**SELECTED EXCERPT**
Start of Block

This volume offers thoughtful and sometimes provocative reflection on contextual theology for our era. Contextual theology is both critiqued and affirmed as the authors, who span a range of continents and contexts, wrestle with just how theology can be in dialogue with daily life. New agendas for engaging with culture, Christology, and theological education are also suggested. This collection of essays is indeed a stimulating and challenging read.
—Cathy Ross
Tutor in Contextual Theology, Ripon College, Cuddesdon, Oxford
Christians in the twenty-first-century must no longer engage in mission or do theology that is not faithful to Christ and relevant to their context. Steve Bevans’s illuminating essays accompanied by other voices should be heard as important steps as we join God’s missional journey in this century. With some critique of the past and hope for the future we are reminded that contextual theology has never been more important for our understanding and practice of mission.

End of Block

Body or hand keypoint data:
Start of Block

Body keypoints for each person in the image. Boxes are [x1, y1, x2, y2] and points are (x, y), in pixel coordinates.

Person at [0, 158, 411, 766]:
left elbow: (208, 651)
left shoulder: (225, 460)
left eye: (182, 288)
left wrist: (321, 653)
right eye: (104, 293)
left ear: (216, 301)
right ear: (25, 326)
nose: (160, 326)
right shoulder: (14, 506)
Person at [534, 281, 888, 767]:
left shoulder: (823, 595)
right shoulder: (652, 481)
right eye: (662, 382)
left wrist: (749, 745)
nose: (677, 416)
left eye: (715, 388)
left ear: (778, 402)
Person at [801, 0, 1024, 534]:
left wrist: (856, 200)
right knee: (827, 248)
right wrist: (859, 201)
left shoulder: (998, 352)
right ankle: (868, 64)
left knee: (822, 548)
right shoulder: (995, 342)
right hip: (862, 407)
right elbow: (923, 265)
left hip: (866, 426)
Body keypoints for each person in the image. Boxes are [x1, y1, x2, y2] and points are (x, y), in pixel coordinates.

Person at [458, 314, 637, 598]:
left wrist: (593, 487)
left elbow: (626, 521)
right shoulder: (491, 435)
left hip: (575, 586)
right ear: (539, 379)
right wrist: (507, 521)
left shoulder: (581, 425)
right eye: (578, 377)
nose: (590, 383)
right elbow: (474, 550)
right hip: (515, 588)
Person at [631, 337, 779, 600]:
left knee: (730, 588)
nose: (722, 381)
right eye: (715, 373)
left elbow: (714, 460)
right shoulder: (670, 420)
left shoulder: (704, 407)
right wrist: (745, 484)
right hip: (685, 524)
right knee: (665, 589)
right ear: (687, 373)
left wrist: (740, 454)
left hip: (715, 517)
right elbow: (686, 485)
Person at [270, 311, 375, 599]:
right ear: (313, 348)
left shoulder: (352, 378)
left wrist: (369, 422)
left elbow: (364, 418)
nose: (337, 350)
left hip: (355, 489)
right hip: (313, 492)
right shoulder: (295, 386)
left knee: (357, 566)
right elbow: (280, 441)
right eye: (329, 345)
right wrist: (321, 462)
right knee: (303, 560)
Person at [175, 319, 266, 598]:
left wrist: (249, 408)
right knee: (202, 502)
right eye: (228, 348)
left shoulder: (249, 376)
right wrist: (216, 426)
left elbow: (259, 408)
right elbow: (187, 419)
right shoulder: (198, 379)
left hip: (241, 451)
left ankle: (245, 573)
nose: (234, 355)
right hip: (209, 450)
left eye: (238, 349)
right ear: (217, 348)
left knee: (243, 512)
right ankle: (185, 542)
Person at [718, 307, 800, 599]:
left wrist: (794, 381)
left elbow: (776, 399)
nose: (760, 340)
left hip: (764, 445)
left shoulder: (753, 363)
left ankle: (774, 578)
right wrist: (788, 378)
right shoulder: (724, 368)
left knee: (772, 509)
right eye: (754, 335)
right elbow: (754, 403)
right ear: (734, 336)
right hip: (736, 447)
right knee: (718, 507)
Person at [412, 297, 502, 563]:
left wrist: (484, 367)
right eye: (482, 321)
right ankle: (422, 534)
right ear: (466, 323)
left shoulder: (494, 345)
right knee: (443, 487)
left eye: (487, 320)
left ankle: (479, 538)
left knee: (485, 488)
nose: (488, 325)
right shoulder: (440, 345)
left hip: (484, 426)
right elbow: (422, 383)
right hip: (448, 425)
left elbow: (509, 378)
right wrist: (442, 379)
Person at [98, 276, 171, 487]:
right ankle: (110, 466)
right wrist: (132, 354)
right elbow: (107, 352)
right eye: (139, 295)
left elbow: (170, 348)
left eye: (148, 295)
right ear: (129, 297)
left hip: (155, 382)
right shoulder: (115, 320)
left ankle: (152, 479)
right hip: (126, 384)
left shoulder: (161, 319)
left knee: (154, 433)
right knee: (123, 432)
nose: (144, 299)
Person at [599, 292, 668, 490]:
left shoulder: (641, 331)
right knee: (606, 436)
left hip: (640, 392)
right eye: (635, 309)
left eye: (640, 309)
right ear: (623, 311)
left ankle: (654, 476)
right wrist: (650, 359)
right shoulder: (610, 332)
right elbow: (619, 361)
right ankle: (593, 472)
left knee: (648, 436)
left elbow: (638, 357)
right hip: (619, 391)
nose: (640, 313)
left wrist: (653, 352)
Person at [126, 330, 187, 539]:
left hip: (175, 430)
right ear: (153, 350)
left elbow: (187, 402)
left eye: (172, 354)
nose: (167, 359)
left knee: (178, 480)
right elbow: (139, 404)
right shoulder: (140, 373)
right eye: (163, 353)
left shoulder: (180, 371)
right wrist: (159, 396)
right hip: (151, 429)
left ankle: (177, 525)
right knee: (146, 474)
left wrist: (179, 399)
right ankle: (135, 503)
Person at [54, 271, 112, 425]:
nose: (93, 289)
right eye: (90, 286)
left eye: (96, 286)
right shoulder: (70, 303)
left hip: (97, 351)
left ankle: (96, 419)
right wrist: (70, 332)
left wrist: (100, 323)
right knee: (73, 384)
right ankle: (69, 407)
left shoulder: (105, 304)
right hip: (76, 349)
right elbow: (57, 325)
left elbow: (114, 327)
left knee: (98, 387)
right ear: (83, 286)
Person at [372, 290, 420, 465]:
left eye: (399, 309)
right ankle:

End of Block
Start of Block

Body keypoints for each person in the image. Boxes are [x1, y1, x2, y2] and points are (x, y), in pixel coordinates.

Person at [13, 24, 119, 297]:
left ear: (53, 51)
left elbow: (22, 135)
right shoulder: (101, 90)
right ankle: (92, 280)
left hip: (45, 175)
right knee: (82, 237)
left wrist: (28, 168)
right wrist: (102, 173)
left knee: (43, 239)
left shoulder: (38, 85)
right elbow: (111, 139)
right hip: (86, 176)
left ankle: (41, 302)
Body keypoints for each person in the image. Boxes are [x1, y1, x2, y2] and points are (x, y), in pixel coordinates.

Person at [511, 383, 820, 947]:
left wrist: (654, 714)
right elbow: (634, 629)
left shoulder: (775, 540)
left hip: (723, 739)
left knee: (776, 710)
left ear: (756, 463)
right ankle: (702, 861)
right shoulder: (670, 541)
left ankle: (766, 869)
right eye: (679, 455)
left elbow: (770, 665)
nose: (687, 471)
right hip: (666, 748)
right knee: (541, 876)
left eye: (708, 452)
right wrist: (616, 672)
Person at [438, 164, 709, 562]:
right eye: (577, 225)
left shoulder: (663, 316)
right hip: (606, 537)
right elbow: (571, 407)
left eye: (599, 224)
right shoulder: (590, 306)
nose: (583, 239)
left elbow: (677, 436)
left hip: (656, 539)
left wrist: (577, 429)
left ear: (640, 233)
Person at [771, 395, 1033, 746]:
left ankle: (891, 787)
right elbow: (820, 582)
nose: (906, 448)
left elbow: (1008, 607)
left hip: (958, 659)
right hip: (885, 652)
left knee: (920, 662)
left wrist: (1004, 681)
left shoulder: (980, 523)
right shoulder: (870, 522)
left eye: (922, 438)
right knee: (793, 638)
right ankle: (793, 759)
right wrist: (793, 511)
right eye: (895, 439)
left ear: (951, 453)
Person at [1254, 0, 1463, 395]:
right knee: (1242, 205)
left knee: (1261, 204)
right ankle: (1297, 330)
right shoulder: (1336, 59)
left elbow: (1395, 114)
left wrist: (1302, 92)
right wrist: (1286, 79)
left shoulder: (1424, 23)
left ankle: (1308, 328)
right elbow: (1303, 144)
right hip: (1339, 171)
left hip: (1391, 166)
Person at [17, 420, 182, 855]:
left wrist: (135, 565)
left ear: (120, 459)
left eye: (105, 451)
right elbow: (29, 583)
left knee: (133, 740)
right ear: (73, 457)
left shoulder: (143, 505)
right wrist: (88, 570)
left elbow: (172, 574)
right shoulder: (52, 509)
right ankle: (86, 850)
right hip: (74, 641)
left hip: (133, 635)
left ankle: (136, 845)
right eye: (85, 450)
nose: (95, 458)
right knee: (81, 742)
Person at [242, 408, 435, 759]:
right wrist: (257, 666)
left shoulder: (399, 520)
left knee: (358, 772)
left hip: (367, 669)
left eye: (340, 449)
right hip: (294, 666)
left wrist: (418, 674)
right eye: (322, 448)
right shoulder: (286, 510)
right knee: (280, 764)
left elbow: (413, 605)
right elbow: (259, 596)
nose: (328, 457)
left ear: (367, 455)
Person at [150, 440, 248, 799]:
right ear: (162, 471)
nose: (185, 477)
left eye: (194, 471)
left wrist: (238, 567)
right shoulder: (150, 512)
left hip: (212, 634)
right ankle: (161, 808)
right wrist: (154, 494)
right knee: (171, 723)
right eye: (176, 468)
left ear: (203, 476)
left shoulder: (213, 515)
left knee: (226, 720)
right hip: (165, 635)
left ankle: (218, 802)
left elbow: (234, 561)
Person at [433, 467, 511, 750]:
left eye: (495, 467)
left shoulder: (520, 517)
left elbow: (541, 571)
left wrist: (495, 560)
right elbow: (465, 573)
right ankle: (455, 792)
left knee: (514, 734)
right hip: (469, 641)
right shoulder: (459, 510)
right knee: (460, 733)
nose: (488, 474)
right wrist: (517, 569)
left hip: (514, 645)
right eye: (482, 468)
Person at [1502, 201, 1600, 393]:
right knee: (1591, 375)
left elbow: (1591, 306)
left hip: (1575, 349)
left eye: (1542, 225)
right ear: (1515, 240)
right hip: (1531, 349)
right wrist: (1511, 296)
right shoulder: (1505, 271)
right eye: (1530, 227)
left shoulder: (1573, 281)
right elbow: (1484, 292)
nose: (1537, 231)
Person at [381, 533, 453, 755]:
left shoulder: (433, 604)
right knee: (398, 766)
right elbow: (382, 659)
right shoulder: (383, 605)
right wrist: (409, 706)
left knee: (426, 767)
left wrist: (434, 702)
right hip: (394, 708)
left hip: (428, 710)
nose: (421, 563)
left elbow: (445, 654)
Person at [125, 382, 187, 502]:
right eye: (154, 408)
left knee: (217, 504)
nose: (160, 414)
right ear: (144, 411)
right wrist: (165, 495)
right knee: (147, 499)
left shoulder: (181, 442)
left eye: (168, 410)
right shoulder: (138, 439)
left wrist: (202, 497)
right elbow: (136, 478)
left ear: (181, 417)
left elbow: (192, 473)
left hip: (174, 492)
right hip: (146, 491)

End of Block

**TASK ITEM A**
In the endorsements of the contextual theology volume, what position is given for Cathy Ross?
**TASK ITEM B**
Extend the endorsements of the contextual theology volume from where they stop.
The records play no part in what comes next.

**EXERCISE ANSWER A**
She is Tutor in Contextual Theology at Ripon College, Cuddesdon, Oxford.

**EXERCISE ANSWER B**
—Darrell Whiteman
Vice President of The Mission Society, and former Professor and Dean of the E. Stanley Jones School of World Mission and Evangelism, Asbury Theological Seminary
Missional Church, Public Theology, World Christianity
Stephen Bevans, Paul S. Chung, Veli-Matti Kärkkäinen and Craig L. Nessan, Series Editors
In the midst of globalization there is crisis as well as opportunity. A model of God’s mission is of special significance for ecclesiology and public theology when explored in diverse perspectives and frameworks in the postcolonial context of World Christianity. In the face of the new, complex global civilization characterized by the Second Axial Age, the theology of mission, missional ecclesiology, and public ethics endeavor to provide a larger framework for missiology in interaction with our social, multicultural, political, economic, and intercivilizational situation; they create ways to refurbish mission as constructive theology in critical and creative engagement with cultural anthropology, world religions, prophetic theology, postcolonial hermeneutics, and contextual theologies of World Christianity. Such endeavors play a critical role in generating theological, missional, social-ethical alternatives to the reality of Empire—a reality characterized by civilizational conflict, and by the complex system of a colonized lifeworld that is embedded within practices of greed, dominion, and ecological devastation. This series—Missional Church, Public Theology, World Christianity—invites scholars to promote alternative church practices for life-enhancing culture and for evangelization as telling the truth in the public sphere, especially in solidarity with those on the margins and in ecological stewardship for the lifeworld.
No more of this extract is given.